Jewish building is totally disallowed within the Jewish-controlled parts of Hebron. Building permits must be signed by the Defense minister, the Prime Minister and in many cases, also approved by the cabinet or a special cabinet subcommittee. It has been six years since the last building constructed was finished in the H-2, Israeli controlled area of Hebron.
However, Arab building and renovation continues at a breathtaking pace. Construction is funded to the tune of millions of dollars by countries from the European Union, including Spain, Germany, France and others. Sweden has also funneled huges amounts of money into Hebron, and specifically into the H-2 Israeli-controlled area. Arab neighborhoods surrounding Jewish neighborhoods, desolate and isolated for decades, have been taken over by organizations funded by the EU, and are being rebuilt, with the intent to fill them with released Arab terrorists, and PA security personnel. The stated goals of these building projects is, as stated on their web site: Introduction- Paragraph III: (to) counter and limit Israeli settlements inside the Old city by surrounding settlements with inhabited buildings to prevent their horizontal expansion; and to avert the urban interconnection of these settlements by increasing Arab demographic density between them.
The area east of Ma’arat HaMachpela, called the ‘eastern Kasba,’ has been turned into a virtual paradise, with hundreds of Arabs are being moved into these new homes. Arabs are granted numerous incentives, including tax exemptions, free water, and monthly allowances.
The buildings border the only road leading from Hebron to Kiryat Arba and leads to Ma’arat HaMachpela. Their goals are twofold: 1) to cut off the route between Hebron and Kiryat Arba; 2) to cut off Jewish access to Ma’arat HaMachpela.

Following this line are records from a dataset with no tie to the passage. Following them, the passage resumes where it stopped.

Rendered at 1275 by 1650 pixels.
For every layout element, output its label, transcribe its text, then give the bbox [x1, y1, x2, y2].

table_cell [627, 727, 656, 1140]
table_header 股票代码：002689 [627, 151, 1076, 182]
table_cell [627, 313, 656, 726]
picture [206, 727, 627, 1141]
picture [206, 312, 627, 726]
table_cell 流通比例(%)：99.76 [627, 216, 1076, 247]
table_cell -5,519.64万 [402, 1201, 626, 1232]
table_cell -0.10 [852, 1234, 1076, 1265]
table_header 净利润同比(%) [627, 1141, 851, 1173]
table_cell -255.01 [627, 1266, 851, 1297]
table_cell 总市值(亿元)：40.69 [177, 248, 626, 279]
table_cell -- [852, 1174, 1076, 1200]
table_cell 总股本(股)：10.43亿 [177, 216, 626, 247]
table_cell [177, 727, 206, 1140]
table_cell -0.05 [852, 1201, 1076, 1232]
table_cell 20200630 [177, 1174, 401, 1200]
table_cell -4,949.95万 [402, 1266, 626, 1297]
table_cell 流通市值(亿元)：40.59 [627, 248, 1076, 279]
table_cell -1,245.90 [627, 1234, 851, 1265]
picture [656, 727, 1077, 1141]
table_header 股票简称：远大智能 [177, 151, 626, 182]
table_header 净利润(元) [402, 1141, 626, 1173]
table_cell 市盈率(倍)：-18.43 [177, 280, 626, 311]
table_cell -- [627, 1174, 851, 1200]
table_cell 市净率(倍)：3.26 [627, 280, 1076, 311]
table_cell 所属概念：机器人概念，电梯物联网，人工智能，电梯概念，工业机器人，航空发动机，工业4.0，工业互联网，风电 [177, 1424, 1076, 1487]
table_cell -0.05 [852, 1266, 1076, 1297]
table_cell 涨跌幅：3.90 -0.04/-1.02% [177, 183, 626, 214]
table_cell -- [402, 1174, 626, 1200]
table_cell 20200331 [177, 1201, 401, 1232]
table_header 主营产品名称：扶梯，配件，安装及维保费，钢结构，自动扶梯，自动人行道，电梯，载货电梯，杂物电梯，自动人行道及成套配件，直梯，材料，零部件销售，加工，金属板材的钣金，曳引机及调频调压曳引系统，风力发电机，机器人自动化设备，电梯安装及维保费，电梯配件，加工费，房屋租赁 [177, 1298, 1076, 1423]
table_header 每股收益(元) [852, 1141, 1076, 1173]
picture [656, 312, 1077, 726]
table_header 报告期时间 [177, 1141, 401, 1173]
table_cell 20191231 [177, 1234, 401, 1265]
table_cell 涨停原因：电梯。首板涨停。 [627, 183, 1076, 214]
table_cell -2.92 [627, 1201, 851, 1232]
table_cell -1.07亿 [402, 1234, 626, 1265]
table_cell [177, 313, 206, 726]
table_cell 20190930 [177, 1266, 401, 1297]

The area behind the Jewish neighborhoods, called the ‘western Kasba’ has also been renovated, with new homes and parks, including a huge park sponsored and paid for by TIPH, the ‘neutral’ observer organization in Hebron. The ‘palestinian authority’ has opened official offices inside the Kasba, despite this area being under Israeli security control. Israeli officials have stated that these offices are ‘illegal,’ yet nothing has been done to close them.
Presently, other, desolate buildings, also taken over by the PA, are being renovated with a new goal: to create a new neighborhood connecting the two sides of the city from the west, allowing Arabs a ‘bypass route’ to the Israeli checkpoints, thereby allowing unchecked access to the Jewish areas of the city. This too is known to the Israeli authorities, but nothing is being done to stop or prevent continued construction.
Of course, the H-1, Arab-controlled area continues to grow, without any limitations.
There can be only one, inescapable conclusion. It is true: there is apartheid, discrimination and security biases in Hebron. They are, however, directed not against the Arabs, rather against the Jews. Jews have virtually no rights in the city. The Israeli authorities are doing nothing to prevent the use of foreign money to proliferate an enemy Arab population in the Jewish side of the city.
As the situation stands now, we are in the midst of the battle for Hebron.